--- Provided records Enclosed Below ---
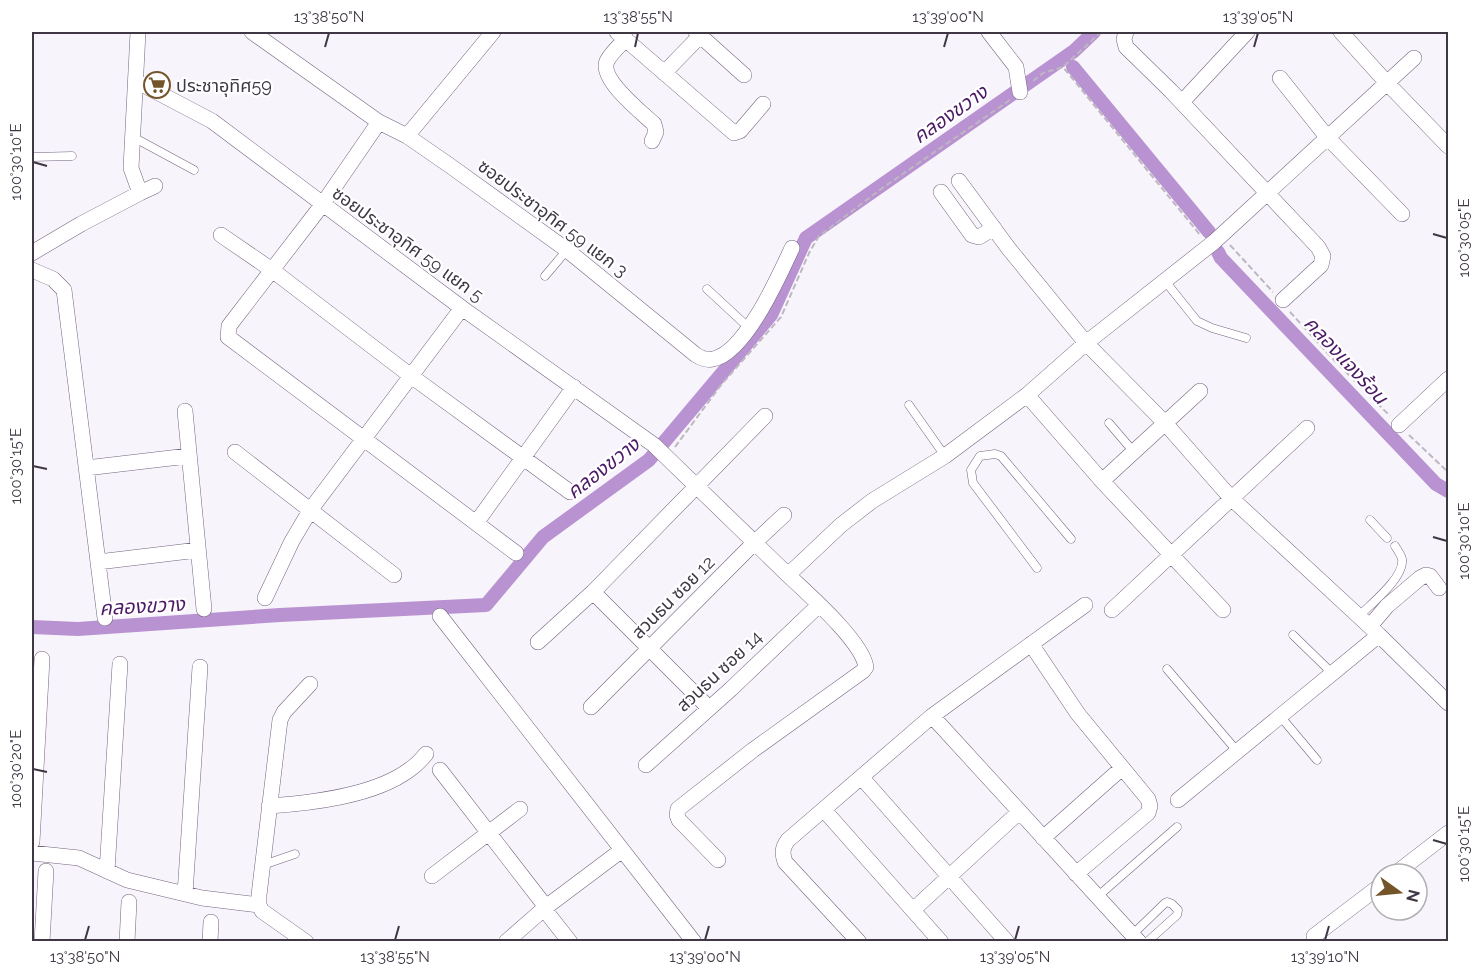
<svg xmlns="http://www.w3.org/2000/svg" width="1480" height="973" viewBox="0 0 1480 973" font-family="Raleway,'Noto Sans Thai',sans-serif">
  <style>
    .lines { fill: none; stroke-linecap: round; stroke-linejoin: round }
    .canal { stroke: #b992d1; stroke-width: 14 }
    .lane-casing { stroke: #756380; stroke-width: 9 }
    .street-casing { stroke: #756380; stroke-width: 16 }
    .path { stroke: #bcb7c0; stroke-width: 2; stroke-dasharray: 6 3; stroke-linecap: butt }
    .lane { stroke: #fff; stroke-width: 8 }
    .street { stroke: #fff; stroke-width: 15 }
    .ticks { fill: none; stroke: #3f3744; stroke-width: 2 }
    .labels { text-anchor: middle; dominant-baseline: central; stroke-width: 4.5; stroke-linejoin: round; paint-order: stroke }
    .poi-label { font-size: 18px; fill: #3f3744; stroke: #fff; text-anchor: start }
    .street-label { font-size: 18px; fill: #3f3744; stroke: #fff }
    .water-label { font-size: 20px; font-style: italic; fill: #4d1b65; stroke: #fff }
    .neatline { fill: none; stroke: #3f3744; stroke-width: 2 }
    .ticks-label { font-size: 15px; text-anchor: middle; fill: #3f3744 }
  </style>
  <rect width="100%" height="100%" fill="#f8f4fb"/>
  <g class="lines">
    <!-- canal -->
    <path class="canal" d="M1073,67l136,165
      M1218,252l3,6 215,226 12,7
      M32,627l46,2 202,-14 206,-10 57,-68 106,-77 122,-145 35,-77 268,-187 20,-19"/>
    <defs>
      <path id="lane" d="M133,137l61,33
        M32,157l40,-1
        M545,276l22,-26
        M1165,281l32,40 15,7 34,10
        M707,289l41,38
        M909,405l36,51
        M1109,423l24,28
        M1370,520l17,18
        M1037,568l-64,-85 -2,-13 9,-14 15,-2 6,2 70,83
        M1359,616c12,-12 46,-39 43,-57 -1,-4 -5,-10 -7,-13
        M1293,635l39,38
        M1167,669l70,82
        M1280,716l37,44
        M263,865l32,-11
        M1097,897l80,-70
        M1133,934l32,-31 2,-1 5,2 6,6 -1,5 -30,27"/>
      <path id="street" d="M252,32l127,90 28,14 42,29 118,85 129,105c5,3 11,6 17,4 32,-6 66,-83 79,-111
        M617,32l117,101 6,-2 23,-27
        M696,32l48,43
        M989,32l27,35 4,25
        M1126,32l-2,7 2,8 45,44 147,156 5,9 -2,9 -38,35
        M1341,32l46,51 61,63
        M626,39c-6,6 -15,14 -19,22 -8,18 34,51 47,63l2,8 -4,9
        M664,73l36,-37
        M1280,78l47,59 75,77
        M136,81l76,40 250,187 192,137 134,130 53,-50 31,-24 73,-45 82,-61 59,-52 128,-101 200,-184
        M1182,102l65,-70
        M379,122l-57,83 -93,121 -1,11 288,216
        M407,136l86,-104
        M959,181l50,68 77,94 79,80 66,75 148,137 69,68
        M941,192l31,43 7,2 15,-9
        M140,193l15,-7
        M221,235l51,35 139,106 159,116
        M32,253l49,-29 59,-31 -9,-25 7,-136
        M32,270l21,9 11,11 41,328
        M1027,395l75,86 121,129
        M185,411l19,198
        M1399,425l49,-46
        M235,452l159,123
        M86,468l102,-12
        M1102,481l98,-90
        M476,523l98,-136
        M98,562l100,-12
        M593,592l116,116
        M265,598l27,-57 19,-32 151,-201
        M1112,610l195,-182
        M440,616l254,326
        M1370,626l17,-20 33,-28 6,-3 4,1 9,12
        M538,642l55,-50 172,-176
        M1031,644l47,70 70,85 2,7 -2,7 -72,61
        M591,707l163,-164 30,-28
        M932,716l207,226
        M646,765l85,-76 88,-84
        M440,770l106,137
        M862,778l145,164
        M1178,800l201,-165
        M269,806c43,-3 105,-10 140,-36 6,-4 12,-10 17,-16
        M824,810l117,132
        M1043,838l79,-70
        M32,842l10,-183
        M32,853l47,5 48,22 75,18 57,7
        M718,860l-39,-40 -2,-5 1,-6 75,-59 110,-79 3,-4c-4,-26 -58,-73 -78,-92
        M107,871l13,-207
        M1395,874l53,-41
        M432,876l88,-67
        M185,894l15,-227
        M544,909l26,33
        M913,910l106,-98
        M1314,936l67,-51
        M42,942l4,-71
        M127,942l2,-40
        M210,942l1,-20
        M306,942l-44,-31 -3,-6v-10l21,-175 4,-8 26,-28
        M506,942l40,-35 76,-57
        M859,942l-74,-80c-3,-9 -3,-14 3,-22l144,-124 153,-111"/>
    </defs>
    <!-- lane casing -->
    <use href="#lane" class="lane-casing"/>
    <!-- street casing -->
    <use href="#street" class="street-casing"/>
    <!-- path -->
    <path class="path" d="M1064,66l37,-34
      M1033,81l10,-8 20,-6 138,169
      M1230,245l43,47
      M1290,312l41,45 59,59
      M1409,435l39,37
      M675,447l46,-62 60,-68 29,-66 9,-15 62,-47 129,-89"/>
    <!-- lane -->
    <use href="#lane" class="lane"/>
    <!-- street -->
    <use href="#street" class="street"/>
  </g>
  <!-- ticks -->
  <path class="ticks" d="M325,47l4,-14M635,47l3,-14M944,47l4,-14M1254,47l4,-14M33,162l14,4M1433,234l14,4M33,466l14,3M1433,537l14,4M33,769l14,3M1433,840l14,4M85,940l4,-14M395,940l4,-14M705,940l4,-14M1015,940l4,-14M1325,940l4,-14"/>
  <!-- icons -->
  <defs>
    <symbol id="supermarket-ring" viewBox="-11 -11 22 22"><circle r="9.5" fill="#fff" stroke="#74552a" stroke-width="1.5"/><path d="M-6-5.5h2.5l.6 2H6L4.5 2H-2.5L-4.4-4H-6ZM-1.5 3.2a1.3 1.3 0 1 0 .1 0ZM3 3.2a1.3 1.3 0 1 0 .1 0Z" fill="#74552a"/></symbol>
  </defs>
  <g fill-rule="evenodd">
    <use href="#supermarket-ring" x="142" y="70" width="30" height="30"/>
  </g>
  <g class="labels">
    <!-- poi labels -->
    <g class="poi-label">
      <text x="176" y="85">ประชาอุทิศ59</text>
    </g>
    <!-- street labels -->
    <g class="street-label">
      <text transform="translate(553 218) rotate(37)">ซอยประชาอุทิศ 59 แยก 3</text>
      <text transform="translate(408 244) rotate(36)">ซอยประชาอุทิศ 59 แยก 5</text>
      <text transform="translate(673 597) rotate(-45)">สวนธน ซอย 12</text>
      <text transform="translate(719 671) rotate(-43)">สวนธน ซอย 14</text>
    </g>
    <!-- water labels -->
    <g class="water-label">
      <text transform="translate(950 114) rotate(-35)">คลองขวาง</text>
      <text transform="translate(1346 360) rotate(47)">คลองแจงร้อน</text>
      <text transform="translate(603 468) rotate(-38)">คลองขวาง</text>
      <text transform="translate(142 606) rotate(-3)">คลองขวาง</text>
    </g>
  </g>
  <!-- border -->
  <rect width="1480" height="973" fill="none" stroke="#ffffff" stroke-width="66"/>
  <!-- north arrow -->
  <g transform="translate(1399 892) rotate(105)"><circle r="28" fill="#ffffff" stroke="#b2afb4" stroke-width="1.5"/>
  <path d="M0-4.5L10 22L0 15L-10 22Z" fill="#74552a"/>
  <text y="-9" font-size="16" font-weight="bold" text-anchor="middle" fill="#3f3744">N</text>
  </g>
  <rect x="33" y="33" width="1414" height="907" class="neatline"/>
  <g class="ticks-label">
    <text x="329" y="22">13°38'50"N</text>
    <text x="638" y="22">13°38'55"N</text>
    <text x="948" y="22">13°39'00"N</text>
    <text x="1258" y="22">13°39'05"N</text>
    <text transform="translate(16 162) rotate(-90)" y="5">100°30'10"E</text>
    <text transform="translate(1464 238) rotate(-90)" y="5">100°30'05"E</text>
    <text transform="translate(16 466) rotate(-90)" y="5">100°30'15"E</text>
    <text transform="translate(1464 541) rotate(-90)" y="5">100°30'10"E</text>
    <text transform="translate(16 769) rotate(-90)" y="5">100°30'20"E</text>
    <text transform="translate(1464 844) rotate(-90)" y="5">100°30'15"E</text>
    <text x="85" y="962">13°38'50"N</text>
    <text x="395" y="962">13°38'55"N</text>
    <text x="705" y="962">13°39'00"N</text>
    <text x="1015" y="962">13°39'05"N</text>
    <text x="1325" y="962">13°39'10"N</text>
  </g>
</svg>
--- End of Enclosed Provided records ---
▸ **What you have to do**: Each line above where the word "lines" occurs should be returned in full.

▸ **Written answer**:
    .lines { fill: none; stroke-linecap: round; stroke-linejoin: round }
  <g class="lines">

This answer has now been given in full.